Josué, el pastor, golpeó su cayado contra el suelo y dijo:
—¡A Belén, a Belén!
Y se pusieron en marcha a través de Frigia.
La madre volvió del trabajo esa tarde con un gran sobre lleno de recortes de periódicos. Había estado en la hemeroteca fotocopiando todo lo que salió en los periódicos cuando Elisabet Hansen desapareció en 1948.
La familia permaneció sentada en torno a la mesa del salón leyendo los viejos recortes. Sobre todo estudiaron minuciosamente la foto de Elisabet Hansen. La madre bajó la foto de Elisabet adulta de la repisa de la chimenea para comparar. ¿Podría tratarse de la misma persona?
—Las dos son rubias —dijo su madre—. Y tienen la nariz algo puntiaguda.
—¡Eso es imposible de constatar! —objetó el padre.
A él le interesaba más la desaparición en sí.
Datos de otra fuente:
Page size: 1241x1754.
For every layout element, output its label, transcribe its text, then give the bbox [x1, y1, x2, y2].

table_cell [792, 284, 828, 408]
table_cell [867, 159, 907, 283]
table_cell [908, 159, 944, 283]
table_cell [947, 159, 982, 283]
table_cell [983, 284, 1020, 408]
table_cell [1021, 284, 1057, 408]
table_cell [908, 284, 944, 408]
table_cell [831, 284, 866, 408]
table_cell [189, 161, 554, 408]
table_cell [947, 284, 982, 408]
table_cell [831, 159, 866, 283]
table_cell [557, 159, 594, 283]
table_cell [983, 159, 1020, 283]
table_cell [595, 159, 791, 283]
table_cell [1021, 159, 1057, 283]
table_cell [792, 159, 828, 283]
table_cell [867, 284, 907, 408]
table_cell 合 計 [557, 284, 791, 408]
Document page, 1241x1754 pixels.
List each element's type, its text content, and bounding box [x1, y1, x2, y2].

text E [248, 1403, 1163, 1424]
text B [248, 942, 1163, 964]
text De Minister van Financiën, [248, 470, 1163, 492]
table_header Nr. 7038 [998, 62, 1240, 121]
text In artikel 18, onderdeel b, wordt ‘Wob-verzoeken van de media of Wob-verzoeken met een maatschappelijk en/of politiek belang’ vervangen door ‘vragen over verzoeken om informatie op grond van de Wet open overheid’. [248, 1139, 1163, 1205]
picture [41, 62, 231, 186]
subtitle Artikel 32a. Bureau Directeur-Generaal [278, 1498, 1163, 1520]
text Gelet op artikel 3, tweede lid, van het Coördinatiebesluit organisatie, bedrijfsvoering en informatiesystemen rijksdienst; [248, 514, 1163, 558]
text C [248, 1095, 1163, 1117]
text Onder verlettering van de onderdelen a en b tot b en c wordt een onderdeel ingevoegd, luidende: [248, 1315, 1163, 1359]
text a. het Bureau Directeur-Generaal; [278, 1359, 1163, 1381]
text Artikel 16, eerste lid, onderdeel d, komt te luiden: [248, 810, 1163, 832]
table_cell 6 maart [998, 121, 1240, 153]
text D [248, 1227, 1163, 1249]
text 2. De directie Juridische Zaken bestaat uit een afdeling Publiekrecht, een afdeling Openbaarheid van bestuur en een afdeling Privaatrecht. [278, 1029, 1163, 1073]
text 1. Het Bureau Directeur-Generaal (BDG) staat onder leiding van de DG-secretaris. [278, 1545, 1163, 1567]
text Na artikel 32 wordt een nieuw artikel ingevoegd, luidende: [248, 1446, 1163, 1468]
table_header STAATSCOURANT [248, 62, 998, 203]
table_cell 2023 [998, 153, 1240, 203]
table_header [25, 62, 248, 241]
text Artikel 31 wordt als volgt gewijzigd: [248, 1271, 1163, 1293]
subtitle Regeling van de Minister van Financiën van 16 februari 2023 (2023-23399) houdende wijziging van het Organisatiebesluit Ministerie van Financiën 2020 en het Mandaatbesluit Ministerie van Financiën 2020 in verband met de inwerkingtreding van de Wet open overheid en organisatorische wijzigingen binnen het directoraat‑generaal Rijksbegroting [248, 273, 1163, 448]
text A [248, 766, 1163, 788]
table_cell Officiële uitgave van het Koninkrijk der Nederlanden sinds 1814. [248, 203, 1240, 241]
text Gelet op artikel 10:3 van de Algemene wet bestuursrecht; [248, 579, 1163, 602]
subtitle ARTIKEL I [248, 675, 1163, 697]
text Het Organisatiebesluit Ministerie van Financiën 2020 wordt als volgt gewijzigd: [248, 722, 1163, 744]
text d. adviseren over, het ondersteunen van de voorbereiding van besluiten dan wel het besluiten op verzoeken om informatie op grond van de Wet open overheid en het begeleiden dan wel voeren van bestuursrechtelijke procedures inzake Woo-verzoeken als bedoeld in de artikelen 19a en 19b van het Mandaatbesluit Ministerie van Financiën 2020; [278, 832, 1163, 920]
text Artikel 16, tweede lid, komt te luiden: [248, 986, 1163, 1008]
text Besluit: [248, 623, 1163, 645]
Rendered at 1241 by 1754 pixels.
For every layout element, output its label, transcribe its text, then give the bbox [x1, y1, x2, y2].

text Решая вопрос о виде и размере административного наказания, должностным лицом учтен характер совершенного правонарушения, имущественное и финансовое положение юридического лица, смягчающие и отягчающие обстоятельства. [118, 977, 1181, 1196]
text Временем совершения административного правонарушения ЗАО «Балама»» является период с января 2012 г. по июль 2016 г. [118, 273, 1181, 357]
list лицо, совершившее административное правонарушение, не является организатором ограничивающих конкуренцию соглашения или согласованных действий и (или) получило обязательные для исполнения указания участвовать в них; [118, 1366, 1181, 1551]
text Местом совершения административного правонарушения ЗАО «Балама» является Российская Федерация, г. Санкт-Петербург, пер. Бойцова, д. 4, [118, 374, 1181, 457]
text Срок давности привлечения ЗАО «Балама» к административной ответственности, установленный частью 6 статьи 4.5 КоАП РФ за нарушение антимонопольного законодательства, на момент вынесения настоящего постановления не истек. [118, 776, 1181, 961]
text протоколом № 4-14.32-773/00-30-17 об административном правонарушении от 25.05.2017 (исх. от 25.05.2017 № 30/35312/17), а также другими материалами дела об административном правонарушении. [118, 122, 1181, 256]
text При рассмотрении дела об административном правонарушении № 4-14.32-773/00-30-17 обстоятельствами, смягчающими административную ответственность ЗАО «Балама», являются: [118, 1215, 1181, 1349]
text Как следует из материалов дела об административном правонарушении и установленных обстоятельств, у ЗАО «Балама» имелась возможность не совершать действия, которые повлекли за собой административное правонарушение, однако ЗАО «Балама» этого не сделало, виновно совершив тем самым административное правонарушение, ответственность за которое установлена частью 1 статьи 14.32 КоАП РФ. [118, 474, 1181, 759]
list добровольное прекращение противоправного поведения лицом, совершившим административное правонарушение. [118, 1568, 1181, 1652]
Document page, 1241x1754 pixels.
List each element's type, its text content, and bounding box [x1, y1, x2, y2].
Mientras leía los viejos recortes, dijo:
—Su madre era maestra… su padre un conocido periodista… lo único que se encontró de ella al derretirse la nieve unos meses más tarde en un bosque… fue su pequeño gorro de lana. Era la única pista que tenía la policía.
—Eso es porque no habían leído el calendario mágico —dijo Joakim.
—¡Y si lo hubieran leído, no habrían podido arrestar a un ángel! —contestó el padre riéndose.
Cuando esa noche Joakim estaba a punto de dormirse, volvió a encender la lámpara. Se le ocurrió que hacía días que no había mirado la gran imagen del calendario de Navidad, seguramente porque la mayoría de las ventanitas ya estaban abiertas, así que volvió a cerrarlas.
¡ENTONCES OCURRIÓ DE NUEVO!
En la imagen se veía a María y José. Al fondo, los Reyes Magos y los ángeles descendían a través de las nubes para anunciar a los pastores el nacimiento de Jesús.
Arriba, a la izquierda, había dos hombres elegantemente vestidos que, a diferencia de todos los demás, estaban de espaldas. Joakim los había visto antes, y ahora estaba convencido de que se trataba de Quirino y el emperador Augusto. Pero hasta ese instante no se había dado cuenta de que el emperador llevaba un resplandeciente cetro.
¿Llevaba ese cetro en la mano el día que Joakim recibió el calendario mágico de adviento en la pequeña librería?
¿O el cetro se había dibujado a sí mismo?